* [BRIEF]
Where the string "cookies" appears in a line of the data, show that line.

Transcribed page contents:

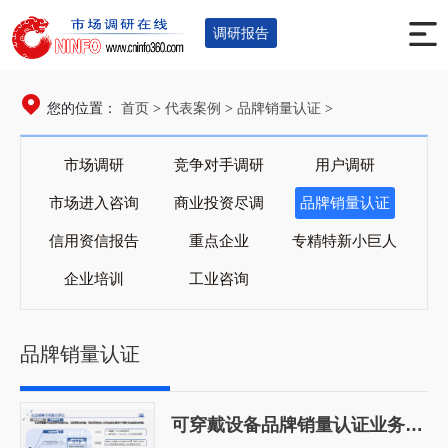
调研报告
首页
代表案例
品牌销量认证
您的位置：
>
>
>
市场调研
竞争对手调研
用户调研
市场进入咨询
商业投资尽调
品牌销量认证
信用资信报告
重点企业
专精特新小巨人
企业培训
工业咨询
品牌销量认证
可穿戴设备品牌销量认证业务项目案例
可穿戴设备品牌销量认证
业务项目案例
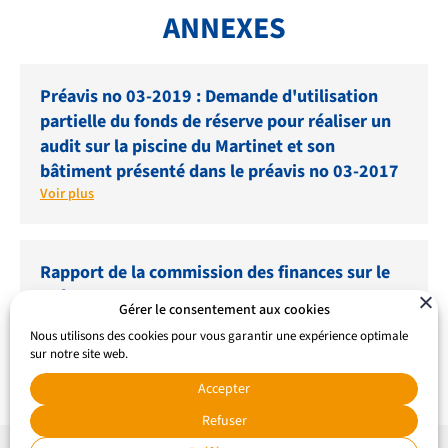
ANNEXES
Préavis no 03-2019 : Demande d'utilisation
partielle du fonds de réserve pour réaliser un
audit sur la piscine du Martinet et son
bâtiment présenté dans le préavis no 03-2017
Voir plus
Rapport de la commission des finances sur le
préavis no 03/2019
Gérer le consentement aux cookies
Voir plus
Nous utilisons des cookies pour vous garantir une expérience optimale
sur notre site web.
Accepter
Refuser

---

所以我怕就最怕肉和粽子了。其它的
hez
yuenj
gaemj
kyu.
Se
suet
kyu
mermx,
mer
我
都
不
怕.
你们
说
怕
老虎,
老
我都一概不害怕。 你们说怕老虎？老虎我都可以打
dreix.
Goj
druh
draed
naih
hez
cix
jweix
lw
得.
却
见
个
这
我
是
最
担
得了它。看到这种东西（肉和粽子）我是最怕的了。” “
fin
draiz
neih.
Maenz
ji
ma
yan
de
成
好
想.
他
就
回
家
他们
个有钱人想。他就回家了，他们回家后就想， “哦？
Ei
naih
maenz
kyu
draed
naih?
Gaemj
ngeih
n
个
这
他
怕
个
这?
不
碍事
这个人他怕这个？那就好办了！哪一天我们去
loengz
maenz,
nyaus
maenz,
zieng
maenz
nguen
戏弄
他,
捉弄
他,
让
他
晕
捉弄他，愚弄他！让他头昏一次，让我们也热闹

* [OUTPUT BELOW]
Gérer le consentement aux cookies
Nous utilisons des cookies pour vous garantir une expérience optimale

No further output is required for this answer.